Diffusion tensor image (DTI) is a powerful tool for quantitatively assessing the integrity of anatomical connectivity
in white matter in clinical populations. The prevalent methods for group-level analysis of DTI are statistical
analyses of invariant measures (e.g., fractional anisotropy) and principal directions across groups. The invariant
measures and principal directions, however, do not capture all information in full diffusion tensor, which can
decrease the statistical power of DTI in detecting subtle changes of white matters. Thus, it is very desirable to
develop new statistical methods for analyzing full diffusion tensors.
In this paper, we develop a set of toolbox, called RADTI, for the analysis of the full diffusion tensors as
responses and establish their association with a set of covariates.

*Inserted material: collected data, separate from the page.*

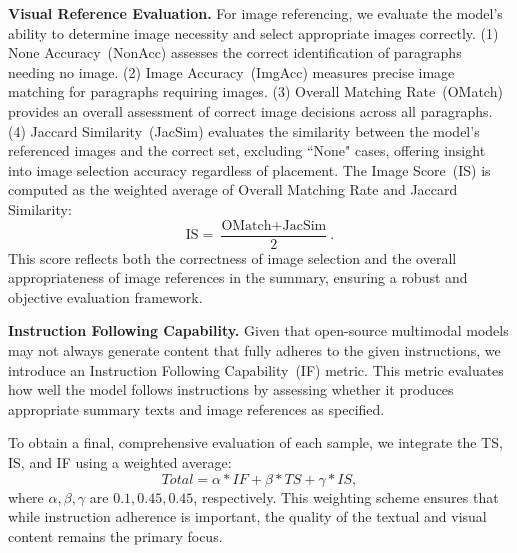 \textbf{Visual Reference Evaluation.} For image referencing, we evaluate the model's ability to determine image necessity and select appropriate images correctly. 
(1) None Accuracy~(NonAcc) assesses the correct identification of paragraphs needing no image. 
(2) Image Accuracy~(ImgAcc) measures precise image matching for paragraphs requiring images. 
(3) Overall Matching Rate~(OMatch) provides an overall assessment of correct image decisions across all paragraphs. 
(4) Jaccard Similarity~(JacSim) evaluates the similarity between the model's referenced images and the correct set, excluding ``None" cases, offering insight into image selection accuracy regardless of placement. 
The Image Score~(IS) is computed as the weighted average of Overall Matching Rate and Jaccard Similarity:
\begin{equation}
\text{IS} = \frac{\text{OMatch} + \text{JacSim}}{2}.
\end{equation}
This score reflects both the correctness of image selection and the overall appropriateness of image references in the summary, ensuring a robust and objective evaluation framework.

\textbf{Instruction Following Capability.} Given that open-source multimodal models may not always generate content that fully adheres to the given instructions, we introduce an Instruction Following Capability~(IF) metric. 
This metric evaluates how well the model follows instructions by assessing whether it produces appropriate summary texts and image references as specified.

To obtain a final, comprehensive evaluation of each sample, we integrate the TS, IS, and IF using a weighted average:
\begin{equation}
    Total = \alpha * IF + \beta * TS + \gamma * IS,
\end{equation}
where $\alpha, \beta, \gamma$ are $0.1, 0.45, 0.45$, respectively. This weighting scheme ensures that while instruction adherence is important, the quality of the textual and visual content remains the primary focus.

The key idea is to use the recent development
of log-Euclidean metric and then transform diffusion tensors in a nonlinear space into their matrix logarithms
in a Euclidean space. Our regression model is a semiparametric model, which avoids any specific parametric
assumptions. We develop an estimation procedure and a test procedure based on score statistics and a resampling
method to simultaneously assess the statistical significance of linear hypotheses across a large region of interest.
Monte Carlo simulations are used to examine the finite sample performance of the test procedure for controlling
the family-wise error rate. We apply our methods to the detection of statistical significance of diagnostic and
age effects on the integrity of white matter in a diffusion tensor study of human immunodeficiency virus.